Move over, steroids. Take a hike, human growth hormone.
If scientists are right, a simple pill can enhance and even mimic the
beneficial effects of exercise. At least in mice. But some people may
not be waiting for research to show that the compounds work in people
as well. The scientist who discovered the drugs, which are a cinch for
chemists to synthesize, believes they may already be in athletes’
equipment bags—since anti-doping agencies had no idea they should even
be on the lookout for them.
The drugs,
called AICAR and GW1516, work by genetically reprogramming muscle
fibers. The result is that the fibers use energy more efficiently,
allowing them to contract repeatedly without tiring. Mice given the
drugs ran faster and—this is where marathoners should prick up their
ears—44 percent longer on the treadmill than un-drugged mice without
flagging, Ronald Evans,
a Howard Hughes Medical Institute investigator at the Salk Institute
for Biological Studies in La Jolla, and colleagues are reporting today
in an advance online publication in the journal Cell.
The drugs also retool the muscles, with the result that there are more
slow-twitch fibers (the kind used for endurance exercises) and fewer
fast-twitch fibers (which let you put on bursts of speed, as in a
sprint).
The drugs
differ in just how much you—by which I mean a mouse, of course—can get
away with. GW1516 had a dramatic impact on endurance, but to get the
benefit the mice had to exercise. AICAR, on the other hand, really does
seem like the proverbial exercise in a pill: no exertion required.
The work builds on research that Evans reported in 2004, when he created genetically-engineered “marathon mice”
that had altered muscle composition and enough physical endurance to
run twice as far as normal mice. The genetic engineering basically
flipped a switch so that a gene called PPAR-delta was permanently “on.”
PPAR-delta is more prevalent in slow-twitch muscle fibers than in
fast-twitch ones, so keeping the gene turned on “increase[d] the amount of non-fatiguing muscle fibers,” Evans said. The result was a mouse able to run up to twice the distance of a normal littermate without training.
Despite
whisperings that genetic engineering will be the next Olympic doping
scandal, it’s obviously easier to get the benefits of the marathon
mouse through a pill rather than gene splicing. But this genetic switch
was flipped when the animals were still embryos. That raised the
question, “what about reprogramming in an adult?” Evans said. “When all
the muscles are in place, can you give a drug that washes over the
muscle for a few hours at a time and reprograms existing muscle fibers?
That’s a very different question.”
And it’s the
question the new study answers with a resounding “yes.” GW1516 acts in
concert with exercise: Evans had two groups of mice run on a treadmill
for 30 minutes five days a week for a total of four weeks. All of the
mice, as expected, became more fit, able to run longer and faster than
when they were couch potatoes. But the animals that also got GW1516 ran
68 percent longer than un-drugged mice. “The dramatic effect of the
drug was stunning,” Evans said.
The second
drug, AICAR, wowed them even more: even in the absence of exercise, it
activated many of the genes in muscle that are turned on by exercise.

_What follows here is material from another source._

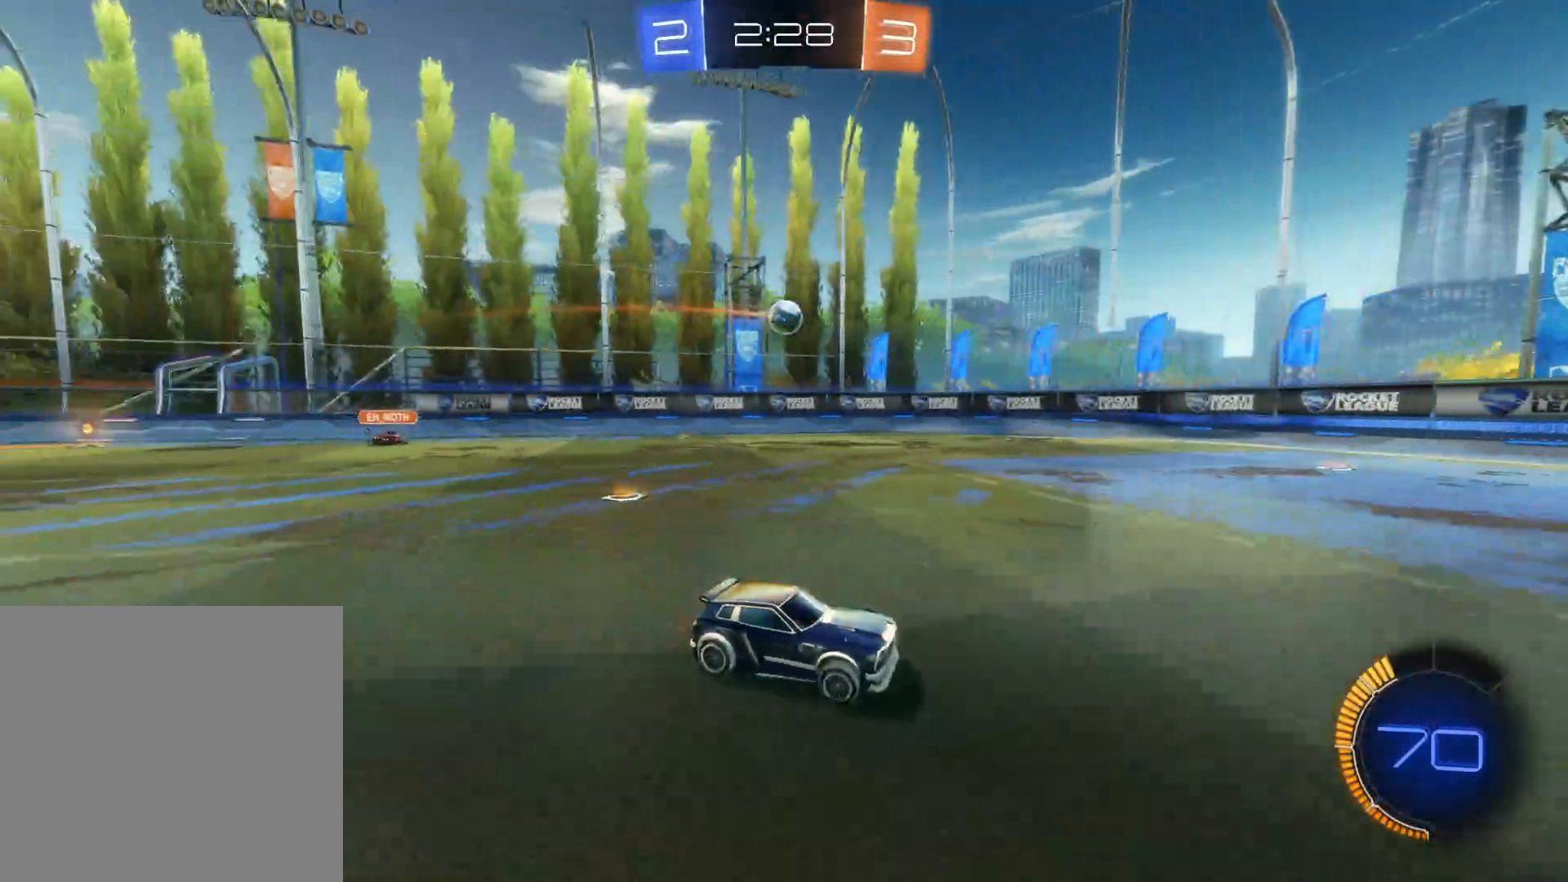
{"buttons": ["R2"], "left_stick": "left", "right_stick": "center", "events": [[367, "L1", "down"], [450, "L1", "up"]]}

After four weeks of swallowing the drug, mice were able to run 44
percent longer than un-drugged mice—despite never having set paw into
the treadmill. “The mice were behaving as if they’d exercised,” said
Evans. Even better, actually: mice on the drug ran longer and farther
than mice that had dutifully taken to the treadmill every day. Who said
life was fair?
Both drugs
trigger a suite of changes that underlie the improved endurance. They
increase the number of mitochondria (structures that produce energy) in
muscle cells, and increase blood flow. Evans suspects there were also
beneficial changes to the heart and lungs. That suggests that the drugs
could give even sedentary people the benefits of exercise. “Almost no
one gets the recommended 40 minutes to an hour per day of exercise,”
Evans says. “If there was a way to mimic exercise, it would make the
quality of exercise that they do much more efficient.”
And for
people who already walk, jog or run? “If you like exercise, you like
the idea of getting more bang for your buck,” which GW1516 can provide,
he says. “If you don’t like exercise, you love the idea of getting the
benefits from a pill,” as with AICAR.
Which
brings us back to sports. Evans says that the sports world has known
about his work on PPAR-delta since at least his creation of the
marathon mouse in 2004. GW1516 has a relatively simple,
easy-to-synthesize chemical structure. Evans has therefore developed a
test based on mass spectrometry that can detect the drugs and their
metabolic by-products in blood or urine. He knows the test works in
mice; its accuracy in humans needs to be road-tested. But he, HHMI and
the World Anti-Doping Agency are currently working to certify the test
and make it available in time to test this year’s Olympians—but only
retroactively: urine and blood samples will be stored and tested when
the technique is ready for prime time.